Designers create interiors that make you want to shop. But do they consider the service element in any meaningful way? 20|20’s Jim Thompson comments

As Westfield Stratford City opened its doors this month, newly appointed staff and old hands were trained in the latest and greatest their brands had to offer.

Nerves were hardly visible as doors opened and enthusiastic staff greeted hordes of customers for the first time. The passion and belief was palpable – ‘friendly’, ‘attentive’ and ‘keen to help’ – were all words I heard to describe the quality of service on the first day.

Of course, when you look deeper, below the customers’ basic expectations, you can sometimes find the retailer’s brand talking – where good training and brand understanding start to make a difference. This runs from the conversational approach of John Lewis, where they get to know you before being incredibly helpful in a quintessentially English way – to the glossy glamour of the new Marks & Spencer where staff not only look great, dressed in modish outfits from The Range, but also treat you as if you’ve paid extra for a personal shopper.
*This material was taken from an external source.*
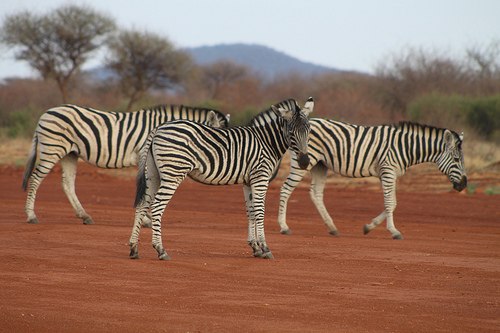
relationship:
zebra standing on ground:
[20, 102, 231, 226] [1, 162, 499, 332]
There’s even the girl-friendly sexiness of the new Ann Summers emporium with its giant rabbit. Here sexual confidence is unleashed by an admittedly frank explanation of the products that are on offer, ahem. 

However, for many less brand aware retailers or for those challenged by today’s tough trading conditions, the winning smile may soon be replaced by the day job, the constant need to make the sale, or the fear that a mystery shopper looms.

Great service should, of course, be a given for all retail chains, not just the domain of the ‘big boys’ or dismissed as something delivered only by specialist independents. After all, customer service is finally being recognised as one of the most important ingredients of the marketing mix. So why is it so infrequently considered vital? Equally, what happens to it when a store design brief is being fashioned?

High-quality customer service creates customer loyalty. Shoppers are interested not just in the products they are being offered, but all the additional elements of service they receive, from the greeting when entering a store, to the help received when making a complaint. Retailers’ online offers are highlighting the need for enhanced service in the store. If we can find all we need to know about products and services online, when we get to the store there has to be something extra to entice us to buy.

As designers already consider the customer experience, merchandising principles, space planning and brand communication – surely consideration should also be given to the role and behaviour of staff. Perhaps it is, but the results are not always obvious.